Task instructions: Look through the lines below and extract any with the word "Negative".

-- The data follows --

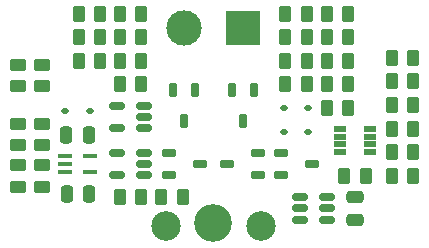
<source format=gbr>
G04 #@! TF.GenerationSoftware,KiCad,Pcbnew,9.0.3*
G04 #@! TF.CreationDate,2025-08-23T22:57:17-07:00*
G04 #@! TF.ProjectId,analog_bms,616e616c-6f67-45f6-926d-732e6b696361,rev?*
G04 #@! TF.SameCoordinates,Original*
G04 #@! TF.FileFunction,Soldermask,Top*
G04 #@! TF.FilePolarity,Negative*
%FSLAX46Y46*%
G04 Gerber Fmt 4.6, Leading zero omitted, Abs format (unit mm)*
G04 Created by KiCad (PCBNEW 9.0.3) date 2025-08-23 22:57:17*
%MOMM*%
%LPD*%
G01*
G04 APERTURE LIST*
G04 Aperture macros list*
%AMRoundRect*
0 Rectangle with rounded corners*
0 $1 Rounding radius*
0 $2 $3 $4 $5 $6 $7 $8 $9 X,Y pos of 4 corners*
0 Add a 4 corners polygon primitive as box body*
4,1,4,$2,$3,$4,$5,$6,$7,$8,$9,$2,$3,0*
0 Add four circle primitives for the rounded corners*
1,1,$1+$1,$2,$3*
1,1,$1+$1,$4,$5*
1,1,$1+$1,$6,$7*
1,1,$1+$1,$8,$9*
0 Add four rect primitives between the rounded corners*
20,1,$1+$1,$2,$3,$4,$5,0*
20,1,$1+$1,$4,$5,$6,$7,0*
20,1,$1+$1,$6,$7,$8,$9,0*
20,1,$1+$1,$8,$9,$2,$3,0*%
G04 Aperture macros list end*
%ADD10RoundRect,0.250000X0.262500X0.450000X-0.262500X0.450000X-0.262500X-0.450000X0.262500X-0.450000X0*%
%ADD11RoundRect,0.112500X-0.187500X-0.112500X0.187500X-0.112500X0.187500X0.112500X-0.187500X0.112500X0*%
%ADD12RoundRect,0.250000X-0.262500X-0.450000X0.262500X-0.450000X0.262500X0.450000X-0.262500X0.450000X0*%
%ADD13C,2.500000*%
%ADD14RoundRect,0.150000X0.512500X0.150000X-0.512500X0.150000X-0.512500X-0.150000X0.512500X-0.150000X0*%
%ADD15C,3.200000*%
%ADD16RoundRect,0.162500X-0.447500X-0.162500X0.447500X-0.162500X0.447500X0.162500X-0.447500X0.162500X0*%
%ADD17RoundRect,0.250000X-0.475000X0.250000X-0.475000X-0.250000X0.475000X-0.250000X0.475000X0.250000X0*%
%ADD18RoundRect,0.250000X0.250000X0.475000X-0.250000X0.475000X-0.250000X-0.475000X0.250000X-0.475000X0*%
%ADD19RoundRect,0.250000X0.450000X-0.262500X0.450000X0.262500X-0.450000X0.262500X-0.450000X-0.262500X0*%
%ADD20RoundRect,0.162500X0.447500X0.162500X-0.447500X0.162500X-0.447500X-0.162500X0.447500X-0.162500X0*%
%ADD21R,1.168400X0.355600*%
%ADD22RoundRect,0.150000X-0.512500X-0.150000X0.512500X-0.150000X0.512500X0.150000X-0.512500X0.150000X0*%
%ADD23RoundRect,0.162500X-0.162500X0.447500X-0.162500X-0.447500X0.162500X-0.447500X0.162500X0.447500X0*%
%ADD24RoundRect,0.250000X-0.450000X0.262500X-0.450000X-0.262500X0.450000X-0.262500X0.450000X0.262500X0*%
%ADD25RoundRect,0.067500X0.457500X0.157500X-0.457500X0.157500X-0.457500X-0.157500X0.457500X-0.157500X0*%
%ADD26R,3.000000X3.000000*%
%ADD27C,3.000000*%
G04 APERTURE END LIST*
D10*
X132912500Y-107250000D03*
X131087500Y-107250000D03*
D11*
X126450000Y-113500000D03*
X128550000Y-113500000D03*
D10*
X146912500Y-107250000D03*
X145087500Y-107250000D03*
X132912500Y-105250000D03*
X131087500Y-105250000D03*
D11*
X144950000Y-115250000D03*
X147050000Y-115250000D03*
D12*
X131087500Y-109250000D03*
X132912500Y-109250000D03*
D10*
X146912500Y-109250000D03*
X145087500Y-109250000D03*
D13*
X143000000Y-123250000D03*
D14*
X133137500Y-114950000D03*
X133137500Y-114000000D03*
X133137500Y-113050000D03*
X130862500Y-113050000D03*
X130862500Y-114950000D03*
D12*
X127587500Y-105250000D03*
X129412500Y-105250000D03*
D15*
X138950000Y-123000000D03*
D10*
X150412500Y-111250000D03*
X148587500Y-111250000D03*
D12*
X131087500Y-120750000D03*
X132912500Y-120750000D03*
D16*
X135260000Y-117050000D03*
X135260000Y-118950000D03*
X137880000Y-118000000D03*
D17*
X151000000Y-120800000D03*
X151000000Y-122700000D03*
D11*
X144950000Y-113250000D03*
X147050000Y-113250000D03*
D10*
X155912500Y-119000000D03*
X154087500Y-119000000D03*
D12*
X148587500Y-107250000D03*
X150412500Y-107250000D03*
D16*
X144760000Y-117050000D03*
X144760000Y-118950000D03*
X147380000Y-118000000D03*
D13*
X135000000Y-123250000D03*
D14*
X133137500Y-118950000D03*
X133137500Y-118000000D03*
X133137500Y-117050000D03*
X130862500Y-117050000D03*
X130862500Y-118950000D03*
D18*
X128450000Y-115500000D03*
X126550000Y-115500000D03*
D12*
X154087500Y-117000000D03*
X155912500Y-117000000D03*
D19*
X124500000Y-111412500D03*
X124500000Y-109587500D03*
D20*
X142740000Y-118950000D03*
X142740000Y-117050000D03*
X140120000Y-118000000D03*
D21*
X126458600Y-117350001D03*
X126458600Y-118000000D03*
X126458600Y-118649999D03*
X128541400Y-118649999D03*
X128541400Y-117350001D03*
D10*
X155912500Y-113000000D03*
X154087500Y-113000000D03*
X132912500Y-111250000D03*
X131087500Y-111250000D03*
D22*
X146362500Y-120800000D03*
X146362500Y-121750000D03*
X146362500Y-122700000D03*
X148637500Y-122700000D03*
X148637500Y-121750000D03*
X148637500Y-120800000D03*
D23*
X142450000Y-111760000D03*
X140550000Y-111760000D03*
X141500000Y-114380000D03*
X137450000Y-111760000D03*
X135550000Y-111760000D03*
X136500000Y-114380000D03*
D24*
X122500000Y-118087500D03*
X122500000Y-119912500D03*
D10*
X150412500Y-105250000D03*
X148587500Y-105250000D03*
D24*
X122500000Y-109587500D03*
X122500000Y-111412500D03*
X124500000Y-114587500D03*
X124500000Y-116412500D03*
D12*
X145087500Y-105250000D03*
X146912500Y-105250000D03*
X150087500Y-119000000D03*
X151912500Y-119000000D03*
X134587500Y-120750000D03*
X136412500Y-120750000D03*
D18*
X128500000Y-120500000D03*
X126600000Y-120500000D03*
D12*
X127587500Y-107250000D03*
X129412500Y-107250000D03*
D10*
X150412500Y-113250000D03*
X148587500Y-113250000D03*
D25*
X152300000Y-116975000D03*
X152300000Y-116325000D03*
X152300000Y-115675000D03*
X152300000Y-115025000D03*
X149700000Y-115025000D03*
X149700000Y-115675000D03*
X149700000Y-116325000D03*
X149700000Y-116975000D03*
D24*
X124500000Y-118087500D03*
X124500000Y-119912500D03*
D12*
X145087500Y-111250000D03*
X146912500Y-111250000D03*
D10*
X155912500Y-111000000D03*
X154087500Y-111000000D03*
X155912500Y-109000000D03*
X154087500Y-109000000D03*
D12*
X148587500Y-109250000D03*
X150412500Y-109250000D03*
D26*
X141500000Y-106500000D03*
D27*
X136500000Y-106500000D03*
D24*
X122500000Y-114587500D03*
X122500000Y-116412500D03*
D10*
X129412500Y-109250000D03*
X127587500Y-109250000D03*
X155912500Y-115000000D03*
X154087500Y-115000000D03*
M02*

</source>
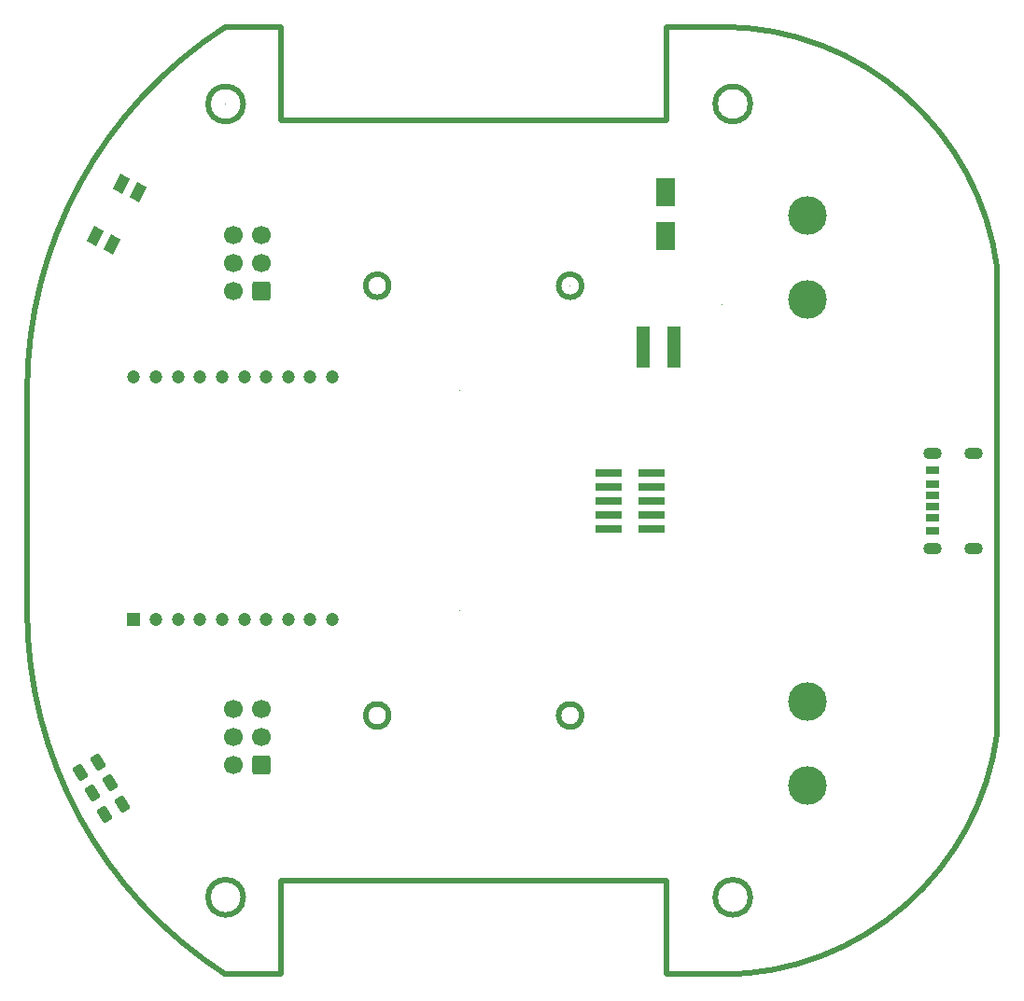
<source format=gbr>
%TF.GenerationSoftware,KiCad,Pcbnew,6.0.7-f9a2dced07~116~ubuntu20.04.1*%
%TF.CreationDate,2022-08-31T16:11:48+02:00*%
%TF.ProjectId,dumber-v3,64756d62-6572-42d7-9633-2e6b69636164,1.1*%
%TF.SameCoordinates,Original*%
%TF.FileFunction,Soldermask,Top*%
%TF.FilePolarity,Negative*%
%FSLAX46Y46*%
G04 Gerber Fmt 4.6, Leading zero omitted, Abs format (unit mm)*
G04 Created by KiCad (PCBNEW 6.0.7-f9a2dced07~116~ubuntu20.04.1) date 2022-08-31 16:11:48*
%MOMM*%
%LPD*%
G01*
G04 APERTURE LIST*
G04 Aperture macros list*
%AMRoundRect*
0 Rectangle with rounded corners*
0 $1 Rounding radius*
0 $2 $3 $4 $5 $6 $7 $8 $9 X,Y pos of 4 corners*
0 Add a 4 corners polygon primitive as box body*
4,1,4,$2,$3,$4,$5,$6,$7,$8,$9,$2,$3,0*
0 Add four circle primitives for the rounded corners*
1,1,$1+$1,$2,$3*
1,1,$1+$1,$4,$5*
1,1,$1+$1,$6,$7*
1,1,$1+$1,$8,$9*
0 Add four rect primitives between the rounded corners*
20,1,$1+$1,$2,$3,$4,$5,0*
20,1,$1+$1,$4,$5,$6,$7,0*
20,1,$1+$1,$6,$7,$8,$9,0*
20,1,$1+$1,$8,$9,$2,$3,0*%
%AMRotRect*
0 Rectangle, with rotation*
0 The origin of the aperture is its center*
0 $1 length*
0 $2 width*
0 $3 Rotation angle, in degrees counterclockwise*
0 Add horizontal line*
21,1,$1,$2,0,0,$3*%
G04 Aperture macros list end*
%TA.AperFunction,Profile*%
%ADD10C,0.010050*%
%TD*%
%TA.AperFunction,Profile*%
%ADD11C,0.500000*%
%TD*%
%ADD12RotRect,1.550000X1.000000X243.000000*%
%ADD13RoundRect,0.250000X0.600000X0.600000X-0.600000X0.600000X-0.600000X-0.600000X0.600000X-0.600000X0*%
%ADD14C,1.700000*%
%ADD15R,1.800000X2.500000*%
%ADD16RoundRect,0.243750X0.017031X-0.516999X0.439219X-0.273249X-0.017031X0.516999X-0.439219X0.273249X0*%
%ADD17C,3.500000*%
%ADD18R,1.200000X0.700000*%
%ADD19R,1.200000X0.760000*%
%ADD20R,1.200000X0.800000*%
%ADD21O,1.700000X1.100000*%
%ADD22R,2.400000X0.740000*%
%ADD23R,1.200000X3.700000*%
%ADD24R,1.200000X1.200000*%
%ADD25C,1.200000*%
G04 APERTURE END LIST*
D10*
X173755025Y-70000000D02*
G75*
G03*
X173755025Y-70000000I-5025J0D01*
G01*
X141505025Y-86500000D02*
G75*
G03*
X141505025Y-86500000I-5025J0D01*
G01*
D11*
X175350000Y-70000000D02*
G75*
G03*
X175350000Y-70000000I-1600000J0D01*
G01*
X142550000Y-86500000D02*
G75*
G03*
X142550000Y-86500000I-1050000J0D01*
G01*
X167750000Y-63000000D02*
X167750000Y-71500000D01*
X109750000Y-96000000D02*
X109750000Y-116000000D01*
X129350000Y-142000000D02*
G75*
G03*
X129350000Y-142000000I-1600000J0D01*
G01*
X127750000Y-63000000D02*
G75*
G03*
X109750000Y-96000000I21250000J-33000000D01*
G01*
X197750000Y-127000000D02*
X197750000Y-85000000D01*
X129350000Y-70000000D02*
G75*
G03*
X129350000Y-70000000I-1600000J0D01*
G01*
X167750000Y-149000000D02*
X172750000Y-149000000D01*
X172750000Y-63000000D02*
X167750000Y-63000000D01*
D10*
X172755025Y-123795455D02*
G75*
G03*
X172755025Y-123795455I-5025J0D01*
G01*
X159005025Y-125500000D02*
G75*
G03*
X159005025Y-125500000I-5025J0D01*
G01*
X159005025Y-86500000D02*
G75*
G03*
X159005025Y-86500000I-5025J0D01*
G01*
X172755025Y-88204545D02*
G75*
G03*
X172755025Y-88204545I-5025J0D01*
G01*
X149005025Y-116000000D02*
G75*
G03*
X149005025Y-116000000I-5025J0D01*
G01*
D11*
X132750000Y-149000000D02*
X132750000Y-140500000D01*
X167750000Y-140500000D02*
X167750000Y-149000000D01*
X127750000Y-149000000D02*
X132750000Y-149000000D01*
X167750000Y-71500000D02*
X132750000Y-71500000D01*
D10*
X127755025Y-70000000D02*
G75*
G03*
X127755025Y-70000000I-5025J0D01*
G01*
D11*
X109750000Y-116000000D02*
G75*
G03*
X127750000Y-149000000I39250000J0D01*
G01*
X175350000Y-142000000D02*
G75*
G03*
X175350000Y-142000000I-1600000J0D01*
G01*
D10*
X149005025Y-96000000D02*
G75*
G03*
X149005025Y-96000000I-5025J0D01*
G01*
D11*
X132750000Y-63000000D02*
X127750000Y-63000000D01*
X132750000Y-71500000D02*
X132750000Y-63000000D01*
X197750047Y-84999994D02*
G75*
G03*
X172750000Y-63000000I-25000047J-3204606D01*
G01*
X160050000Y-86500000D02*
G75*
G03*
X160050000Y-86500000I-1050000J0D01*
G01*
D10*
X173755025Y-142000000D02*
G75*
G03*
X173755025Y-142000000I-5025J0D01*
G01*
X141505025Y-125500000D02*
G75*
G03*
X141505025Y-125500000I-5025J0D01*
G01*
D11*
X132750000Y-140500000D02*
X167750000Y-140500000D01*
X160050000Y-125500000D02*
G75*
G03*
X160050000Y-125500000I-1050000J0D01*
G01*
X142550000Y-125500000D02*
G75*
G03*
X142550000Y-125500000I-1050000J0D01*
G01*
X172750000Y-149000005D02*
G75*
G03*
X197750000Y-127000000I0J25204545D01*
G01*
D10*
X127755025Y-142000000D02*
G75*
G03*
X127755025Y-142000000I-5025J0D01*
G01*
D12*
%TO.C,SW1*%
X118334370Y-77275216D03*
X115950919Y-81953000D03*
X119849081Y-78047000D03*
X117465630Y-82724784D03*
%TD*%
D13*
%TO.C,J1*%
X131000000Y-87000000D03*
D14*
X128460000Y-87000000D03*
X131000000Y-84460000D03*
X128460000Y-84460000D03*
X131000000Y-81920000D03*
X128460000Y-81920000D03*
%TD*%
D15*
%TO.C,D2*%
X167640000Y-78010000D03*
X167640000Y-82010000D03*
%TD*%
D16*
%TO.C,D5*%
X116788101Y-134453750D03*
X118411899Y-133516250D03*
%TD*%
D17*
%TO.C,BT1*%
X180500000Y-124250000D03*
X180500000Y-131850000D03*
X180500000Y-80150000D03*
X180500000Y-87750000D03*
%TD*%
D13*
%TO.C,J2*%
X131000000Y-130000000D03*
D14*
X128460000Y-130000000D03*
X131000000Y-127460000D03*
X128460000Y-127460000D03*
X131000000Y-124920000D03*
X128460000Y-124920000D03*
%TD*%
D18*
%TO.C,P1*%
X191835000Y-106530000D03*
D19*
X191835000Y-104510000D03*
D20*
X191835000Y-103280000D03*
D18*
X191835000Y-105530000D03*
D19*
X191835000Y-107550000D03*
D20*
X191835000Y-108780000D03*
D21*
X191835000Y-101710000D03*
X195635000Y-110350000D03*
X195635000Y-101700000D03*
X191835000Y-110350000D03*
%TD*%
D22*
%TO.C,J3*%
X162515000Y-103505000D03*
X166415000Y-103505000D03*
X162515000Y-104775000D03*
X166415000Y-104775000D03*
X162515000Y-106045000D03*
X166415000Y-106045000D03*
X162515000Y-107315000D03*
X166415000Y-107315000D03*
X162515000Y-108585000D03*
X166415000Y-108585000D03*
%TD*%
D23*
%TO.C,L2*%
X168405000Y-92075000D03*
X165605000Y-92075000D03*
%TD*%
D24*
%TO.C,U1*%
X119435000Y-116800000D03*
D25*
X121435000Y-116800000D03*
X123435000Y-116800000D03*
X125435000Y-116800000D03*
X127435000Y-116800000D03*
X129435000Y-116800000D03*
X131435000Y-116800000D03*
X133435000Y-116800000D03*
X135435000Y-116800000D03*
X137435000Y-116800000D03*
X137435000Y-94800000D03*
X135435000Y-94800000D03*
X133435000Y-94800000D03*
X131435000Y-94800000D03*
X129435000Y-94800000D03*
X127435000Y-94800000D03*
X125435000Y-94800000D03*
X123435000Y-94800000D03*
X121435000Y-94800000D03*
X119435000Y-94800000D03*
%TD*%
D16*
%TO.C,D4*%
X115647101Y-132548750D03*
X117270899Y-131611250D03*
%TD*%
%TO.C,D3*%
X114588101Y-130643750D03*
X116211899Y-129706250D03*
%TD*%
M02*

</source>
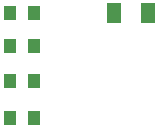
<source format=gtp>
G04 Layer_Color=8421504*
%FSLAX25Y25*%
%MOIN*%
G70*
G01*
G75*
%ADD10R,0.04000X0.05000*%
%ADD11R,0.04528X0.06890*%
D10*
X375000Y364500D02*
D03*
X367000D02*
D03*
Y377000D02*
D03*
X375000D02*
D03*
X367000Y388500D02*
D03*
X375000D02*
D03*
Y399500D02*
D03*
X367000D02*
D03*
D11*
X413110D02*
D03*
X401890D02*
D03*
M02*

</source>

-- The data concluded --

Your solution:
G04 #@! TF.FilePolarity,Negative*
%TF.FilePolarity,Negative*%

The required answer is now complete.